[논문리뷰] Learning Unsupervised Representation Learning with Deep Convolutional Generative Adversarial Networks (DCGAN)

Daehyeon Choi·2024년 2월 9일

gan 논문리뷰 생성모델 컴퓨터 비전

[논문리뷰] GAN

목록 보기

2/3

Intro

2014년 Ian Goodfellow가 GAN이라는 적대적 학습 기반의 새로운 생성 모델 프레임워크를 제안했지만, 이 방법은 representation을 비지도적으로 학습하는 Generator와 Discriminator가 간단한 형태의 MLP였다.
GAN의 architecture을 일반적으로 Image Recognition에서 많이 사용하는 CNN으로 바꾸어 성능을 개선한 연구인 'Learning Unsupervised Representation Learning with Deep Convolutional Generative Adversarial Networks(Alec & Luke et al. Arxiv) 논문을 소개한다.

Abstract & Introduction

CNN을 이용한 supervised learning은 computer vision 분야에서 널리 사용되어왔다.
그에 비해 CNN을 이용한 unsupervised learning은 상대적으로 덜 주목받아왔다.
이 연구에서 Deep Convolutional Generative Adversarial Networks (DCGAN)을 소개하고, unsupervised learning에 널리 활용될 수 있음을 주장한다.
DCGAN이 deep convolutional 구조에 의해, Generator와 Discriminator에 대해 모두 hierarchial하게 representation을 학습할 수 있음을 보인다.
더해서 novel한 task에 학습된 feature을 사용해봄으로써 representation의 applicability를 보인다.
unlabeled dataset에 대해 reusableg한 feature representation을 학습하는 것은 활발히 연구되어 왔다.
GAN은 maximum likelihood를 통한 unsupervised learning으로 이미지 생성을 학습하며, generator와 discriminator을 supervised task에 feature extractor로 활용하는 후속 연구가 있었다.
그러나 GAN은 학습이 불안정하고, 종종 nonsensical한 output을 낸다는 문제가 있다고 알려져왔다.
해당 연구에서는 다음과 같은 contribution을 갖는다.
- Convolutional GAN의 구조를 architectural topology 측면에서 contstarint한다. 이를 Deep Convolutional GAN이라고 명명한다.
- 학습된 discriminator를 image classification task에 대해 학습해서, 다른 unsupervised algorithm과 competitive한 성능을 보이게 한다.
- GAN에 의해 학습된 filter들을 시각화한다.
- Generator가 vector arithmetic property를 가지고, 이를 통해 generated sample의 semantic quality를 쉽게 manipulation할 수 있음을 보인다.

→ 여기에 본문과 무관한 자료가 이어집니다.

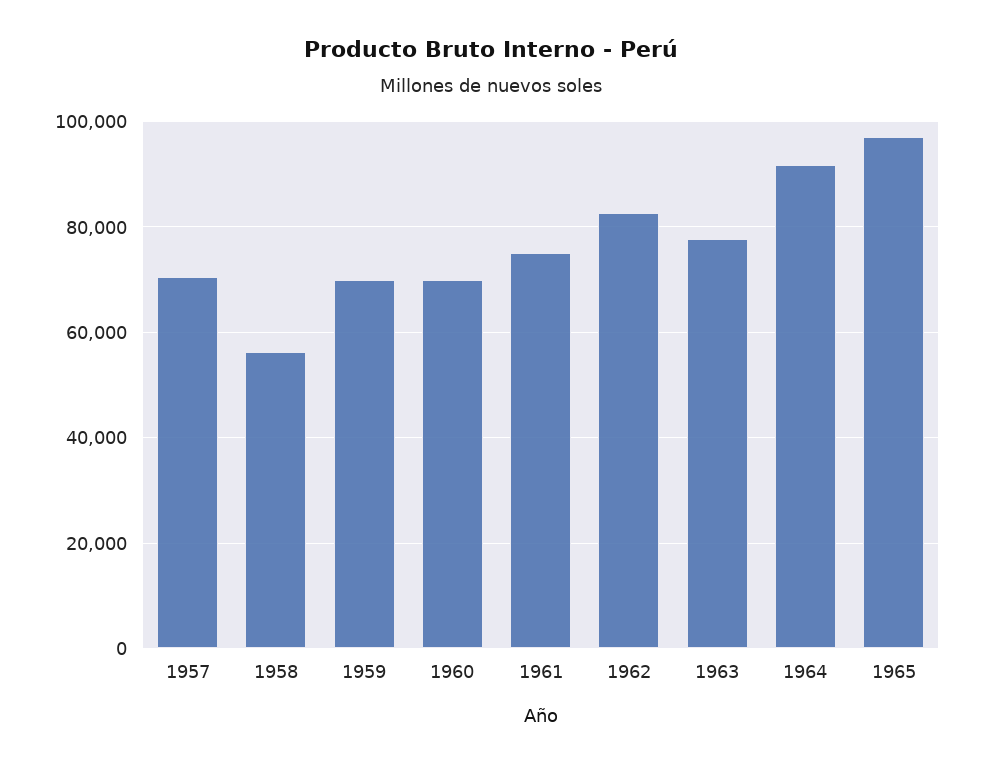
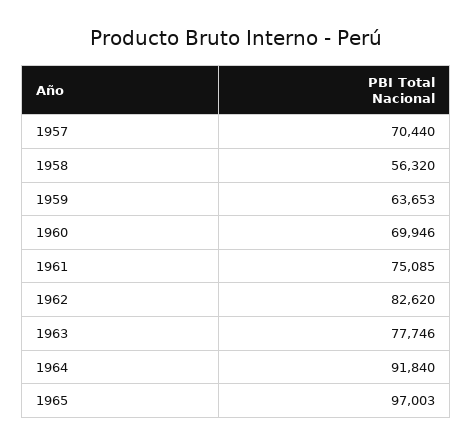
  {
    "1957": 70440,
    "1958": 56320,
-   "1959": 70000,
+   "1959": 63653,
    "1960": 69946,
    "1961": 75085,
    "1962": 82620,
    "1963": 77746,
    "1964": 91840,
    "1965": 97003
  }

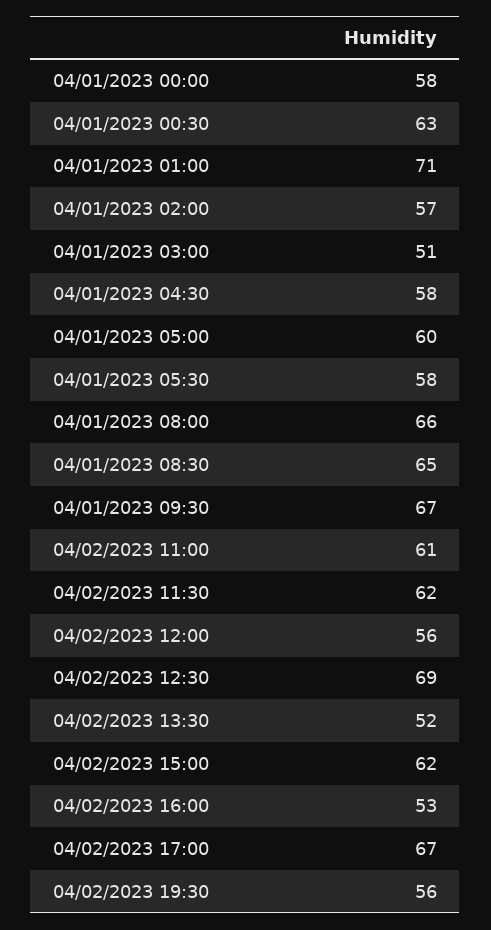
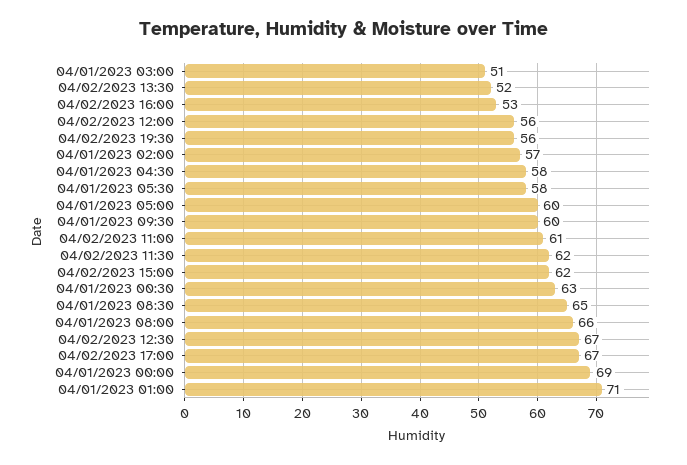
  {
-   "04/01/2023 00:00": 58,
+   "04/01/2023 00:00": 69,
    "04/01/2023 00:30": 63,
    "04/01/2023 01:00": 71,
    "04/01/2023 02:00": 57,
    "04/01/2023 03:00": 51,
    "04/01/2023 04:30": 58,
    "04/01/2023 05:00": 60,
    "04/01/2023 05:30": 58,
    "04/01/2023 08:00": 66,
    "04/01/2023 08:30": 65,
-   "04/01/2023 09:30": 67,
+   "04/01/2023 09:30": 60,
    "04/02/2023 11:00": 61,
    "04/02/2023 11:30": 62,
    "04/02/2023 12:00": 56,
-   "04/02/2023 12:30": 69,
+   "04/02/2023 12:30": 67,
    "04/02/2023 13:30": 52,
    "04/02/2023 15:00": 62,
    "04/02/2023 16:00": 53,
    "04/02/2023 17:00": 67,
    "04/02/2023 19:30": 56
  }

2.1 Representation Learning from Unlabeled Data
2.2 Generating Natural Images
2.3 Visualizing The Internals of CNNs

고전적인 논문이므로 Related Work는 생략. 배경 지식이 없어도 GAN과 CNN에 대한 이해만 있다면 쉽게 이해할 수 있다.

3. Approach and Model Architecture

지금까지 CNN을 사용해서 GAN을 scale up하려는 시도는 있었으나, 성공적이지 못했다.
여러 시도를 통해 stable한 학습과, 더 깊은 generative model, higher resolution에 대한 Image Synthesis를 가능하게 하는 model architecture을 찾는 데 성공했다.
성공의 핵심 요인은 총 3가지이다.

첫 번째로, deterministic spatial pooling function (e.g. maxpooling)을 strided convolution으로 대체하여, network가 고유한 spatial downsampling을 학습할 수 있게 한다.
- 이를 통해 generator를 strided downsampling을, discriminator는 spatial upsampling을 학습할 수 있도록 했다.
두 번째로, convolutional feature의 맨 끝에 대해 원래는 fully connected layer을 많이 사용했지만, 이를 제거하는 것이 trend가 되었다.
- 이를 Global Average Pooling으로 대체하여 성공했던 시도가 있었지만, GAP를 사용하는 것이 stability는 높이는 반면 convergence speed를 해친다는 것을 발견했다.
- GAN의 첫 layer에서는 noise distribution $Z$ 를 입력으로 받아 matrix multiplication (FC) 하지만, 결과는 4-dimensional tensor로 reshape된 뒤 convolution layer의 첫 입력으로 들어간다.
- Discriminator의 마지막 output을 flatten 연산한 뒤 sigmoid를 거쳐 output으로 나온다.
세 번째로, Batch Normalization을 적용했다.
- Input을 batch 단위로 normalize하여 각 unit이 zero mean, unit variance를 갖도록 함으로써 poor initialization로 인해 생기는 training problem을 해결해준다.
- Deep Generator가 학습을 시작하는 데 중요한 (긍정적인) 영향을 끼치고, 학습이 collapse(붕괴)되는 걸 방지해준다.
- 한편, 모든 layer에 batchnorm을 적용하는 것은 학습을 불안정하게 하고 sample oscillation을 일으킨다는 문제가 있었다. 일부 layer (Generator output, Discriminator Input layer)에서 batch normalization을 제거함으로써 해결할 수 있었다.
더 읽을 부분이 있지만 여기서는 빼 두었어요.